### Activity
Copy out the whole listing exactly as given. Skip the pictures.

### Supplied information
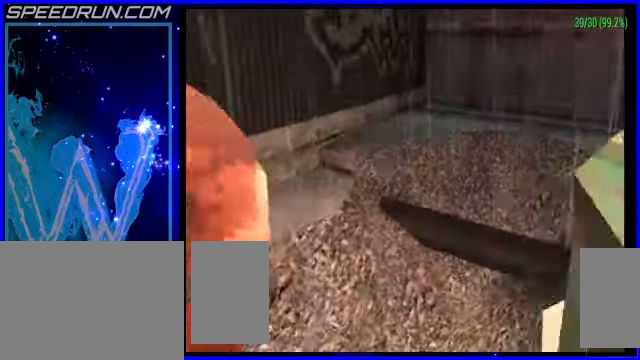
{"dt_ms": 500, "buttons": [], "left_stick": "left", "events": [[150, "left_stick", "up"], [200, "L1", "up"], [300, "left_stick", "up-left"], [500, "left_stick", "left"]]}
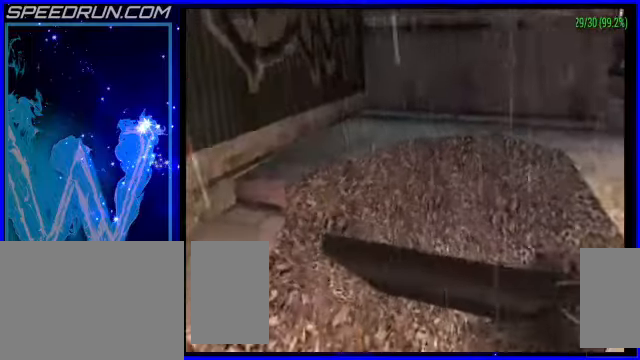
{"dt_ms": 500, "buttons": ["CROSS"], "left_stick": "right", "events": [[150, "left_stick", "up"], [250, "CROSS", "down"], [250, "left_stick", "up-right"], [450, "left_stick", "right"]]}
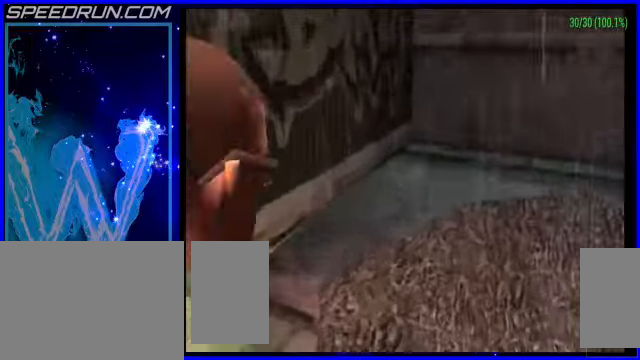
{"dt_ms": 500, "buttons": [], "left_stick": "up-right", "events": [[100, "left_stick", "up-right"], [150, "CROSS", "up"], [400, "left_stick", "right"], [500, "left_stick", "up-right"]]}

### Exercise result
{"dt_ms": 500, "buttons": [], "left_stick": "left", "events": [[150, "left_stick", "up"], [200, "L1", "up"], [300, "left_stick", "up-left"], [500, "left_stick", "left"]]}
{"dt_ms": 500, "buttons": ["CROSS"], "left_stick": "right", "events": [[150, "left_stick", "up"], [250, "CROSS", "down"], [250, "left_stick", "up-right"], [450, "left_stick", "right"]]}
{"dt_ms": 500, "buttons": [], "left_stick": "up-right", "events": [[100, "left_stick", "up-right"], [150, "CROSS", "up"], [400, "left_stick", "right"], [500, "left_stick", "up-right"]]}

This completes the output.